## About this exercise
Type out the complete listing below word for word, without its pictures.

## Extracted material
=== Begin Enclosure ===
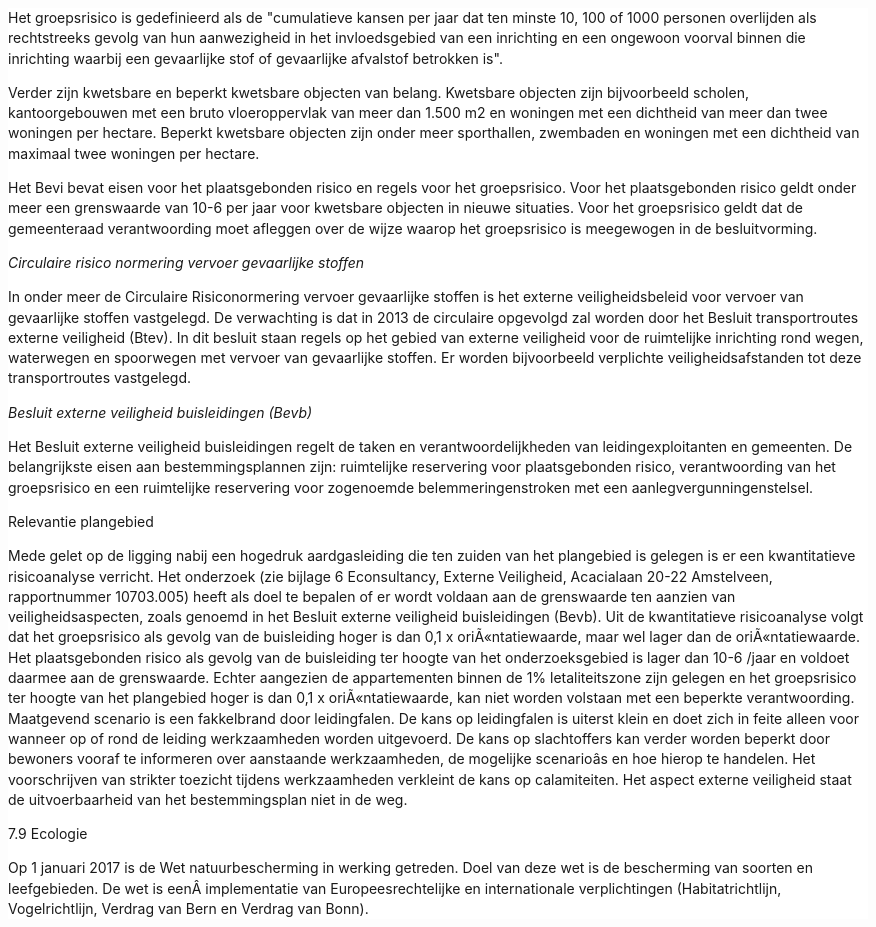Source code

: Het groepsrisico is gedefinieerd als de "cumulatieve kansen per jaar dat ten minste 10, 100 of 1000 personen overlijden als rechtstreeks gevolg van hun aanwezigheid in het invloedsgebied van een inrichting en een ongewoon voorval binnen die inrichting waarbij een gevaarlijke stof of gevaarlijke afvalstof betrokken is".

Verder zijn kwetsbare en beperkt kwetsbare objecten van belang. Kwetsbare objecten zijn bijvoorbeeld scholen, kantoorgebouwen met een bruto vloeroppervlak van meer dan 1\.500 m2 en woningen met een dichtheid van meer dan twee woningen per hectare. Beperkt kwetsbare objecten zijn onder meer sporthallen, zwembaden en woningen met een dichtheid van maximaal twee woningen per hectare.

Het Bevi bevat eisen voor het plaatsgebonden risico en regels voor het groepsrisico. Voor het plaatsgebonden risico geldt onder meer een grenswaarde van 10\-6 per jaar voor kwetsbare objecten in nieuwe situaties. Voor het groepsrisico geldt dat de gemeenteraad verantwoording moet afleggen over de wijze waarop het groepsrisico is meegewogen in de besluitvorming.

*Circulaire risico normering vervoer gevaarlijke stoffen*

In onder meer de Circulaire Risiconormering vervoer gevaarlijke stoffen is het externe veiligheidsbeleid voor vervoer van gevaarlijke stoffen vastgelegd. De verwachting is dat in 2013 de circulaire opgevolgd zal worden door het Besluit transportroutes externe veiligheid (Btev). In dit besluit staan regels op het gebied van externe veiligheid voor de ruimtelijke inrichting rond wegen, waterwegen en spoorwegen met vervoer van gevaarlijke stoffen. Er worden bijvoorbeeld verplichte veiligheidsafstanden tot deze transportroutes vastgelegd.

*Besluit externe veiligheid buisleidingen (Bevb)*

Het Besluit externe veiligheid buisleidingen regelt de taken en verantwoordelijkheden van leidingexploitanten en gemeenten. De belangrijkste eisen aan bestemmingsplannen zijn: ruimtelijke reservering voor plaatsgebonden risico, verantwoording van het groepsrisico en een ruimtelijke reservering voor zogenoemde belemmeringenstroken met een aanlegvergunningenstelsel.

Relevantie plangebied

Mede gelet op de ligging nabij een hogedruk aardgasleiding die ten zuiden van het plangebied is gelegen is er een kwantitatieve risicoanalyse verricht. Het onderzoek (zie bijlage 6 Econsultancy, Externe Veiligheid, Acacialaan 20\-22 Amstelveen, rapportnummer 10703\.005\) heeft als doel te bepalen of er wordt voldaan aan de grenswaarde ten aanzien van veiligheidsaspecten, zoals genoemd in het Besluit externe veiligheid buisleidingen (Bevb). Uit de kwantitatieve risicoanalyse volgt dat het groepsrisico als gevolg van de buisleiding hoger is dan 0,1 x oriÃ«ntatiewaarde, maar wel lager dan de oriÃ«ntatiewaarde. Het plaatsgebonden risico als gevolg van de buisleiding ter hoogte van het onderzoeksgebied is lager dan 10\-6 /jaar en voldoet daarmee aan de grenswaarde. Echter aangezien de appartementen binnen de 1% letaliteitszone zijn gelegen en het groepsrisico ter hoogte van het plangebied hoger is dan 0,1 x oriÃ«ntatiewaarde, kan niet worden volstaan met een beperkte verantwoording. Maatgevend scenario is een fakkelbrand door leidingfalen. De kans op leidingfalen is uiterst klein en doet zich in feite alleen voor wanneer op of rond de leiding werkzaamheden worden uitgevoerd. De kans op slachtoffers kan verder worden beperkt door bewoners vooraf te informeren over aanstaande werkzaamheden, de mogelijke scenarioâs en hoe hierop te handelen. Het voorschrijven van strikter toezicht tijdens werkzaamheden verkleint de kans op calamiteiten. Het aspect externe veiligheid staat de uitvoerbaarheid van het bestemmingsplan niet in de weg.

7\.9 Ecologie

Op 1 januari 2017 is de Wet natuurbescherming in werking getreden. Doel van deze wet is de bescherming van soorten en leefgebieden. De wet is eenÂ implementatie van Europeesrechtelijke en internationale verplichtingen (Habitatrichtlijn, Vogelrichtlijn, Verdrag van Bern en Verdrag van Bonn).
=== End Enclosure ===
## Result below
Source code

: Het groepsrisico is gedefinieerd als de "cumulatieve kansen per jaar dat ten minste 10, 100 of 1000 personen overlijden als rechtstreeks gevolg van hun aanwezigheid in het invloedsgebied van een inrichting en een ongewoon voorval binnen die inrichting waarbij een gevaarlijke stof of gevaarlijke afvalstof betrokken is".

Verder zijn kwetsbare en beperkt kwetsbare objecten van belang. Kwetsbare objecten zijn bijvoorbeeld scholen, kantoorgebouwen met een bruto vloeroppervlak van meer dan 1\.500 m2 en woningen met een dichtheid van meer dan twee woningen per hectare. Beperkt kwetsbare objecten zijn onder meer sporthallen, zwembaden en woningen met een dichtheid van maximaal twee woningen per hectare.

Het Bevi bevat eisen voor het plaatsgebonden risico en regels voor het groepsrisico. Voor het plaatsgebonden risico geldt onder meer een grenswaarde van 10\-6 per jaar voor kwetsbare objecten in nieuwe situaties. Voor het groepsrisico geldt dat de gemeenteraad verantwoording moet afleggen over de wijze waarop het groepsrisico is meegewogen in de besluitvorming.

*Circulaire risico normering vervoer gevaarlijke stoffen*

In onder meer de Circulaire Risiconormering vervoer gevaarlijke stoffen is het externe veiligheidsbeleid voor vervoer van gevaarlijke stoffen vastgelegd. De verwachting is dat in 2013 de circulaire opgevolgd zal worden door het Besluit transportroutes externe veiligheid (Btev). In dit besluit staan regels op het gebied van externe veiligheid voor de ruimtelijke inrichting rond wegen, waterwegen en spoorwegen met vervoer van gevaarlijke stoffen. Er worden bijvoorbeeld verplichte veiligheidsafstanden tot deze transportroutes vastgelegd.

*Besluit externe veiligheid buisleidingen (Bevb)*

Het Besluit externe veiligheid buisleidingen regelt de taken en verantwoordelijkheden van leidingexploitanten en gemeenten. De belangrijkste eisen aan bestemmingsplannen zijn: ruimtelijke reservering voor plaatsgebonden risico, verantwoording van het groepsrisico en een ruimtelijke reservering voor zogenoemde belemmeringenstroken met een aanlegvergunningenstelsel.

Relevantie plangebied

Mede gelet op de ligging nabij een hogedruk aardgasleiding die ten zuiden van het plangebied is gelegen is er een kwantitatieve risicoanalyse verricht. Het onderzoek (zie bijlage 6 Econsultancy, Externe Veiligheid, Acacialaan 20\-22 Amstelveen, rapportnummer 10703\.005\) heeft als doel te bepalen of er wordt voldaan aan de grenswaarde ten aanzien van veiligheidsaspecten, zoals genoemd in het Besluit externe veiligheid buisleidingen (Bevb). Uit de kwantitatieve risicoanalyse volgt dat het groepsrisico als gevolg van de buisleiding hoger is dan 0,1 x oriÃ«ntatiewaarde, maar wel lager dan de oriÃ«ntatiewaarde. Het plaatsgebonden risico als gevolg van de buisleiding ter hoogte van het onderzoeksgebied is lager dan 10\-6 /jaar en voldoet daarmee aan de grenswaarde. Echter aangezien de appartementen binnen de 1% letaliteitszone zijn gelegen en het groepsrisico ter hoogte van het plangebied hoger is dan 0,1 x oriÃ«ntatiewaarde, kan niet worden volstaan met een beperkte verantwoording. Maatgevend scenario is een fakkelbrand door leidingfalen. De kans op leidingfalen is uiterst klein en doet zich in feite alleen voor wanneer op of rond de leiding werkzaamheden worden uitgevoerd. De kans op slachtoffers kan verder worden beperkt door bewoners vooraf te informeren over aanstaande werkzaamheden, de mogelijke scenarioâs en hoe hierop te handelen. Het voorschrijven van strikter toezicht tijdens werkzaamheden verkleint de kans op calamiteiten. Het aspect externe veiligheid staat de uitvoerbaarheid van het bestemmingsplan niet in de weg.

7\.9 Ecologie

Op 1 januari 2017 is de Wet natuurbescherming in werking getreden. Doel van deze wet is de bescherming van soorten en leefgebieden. De wet is eenÂ implementatie van Europeesrechtelijke en internationale verplichtingen (Habitatrichtlijn, Vogelrichtlijn, Verdrag van Bern en Verdrag van Bonn).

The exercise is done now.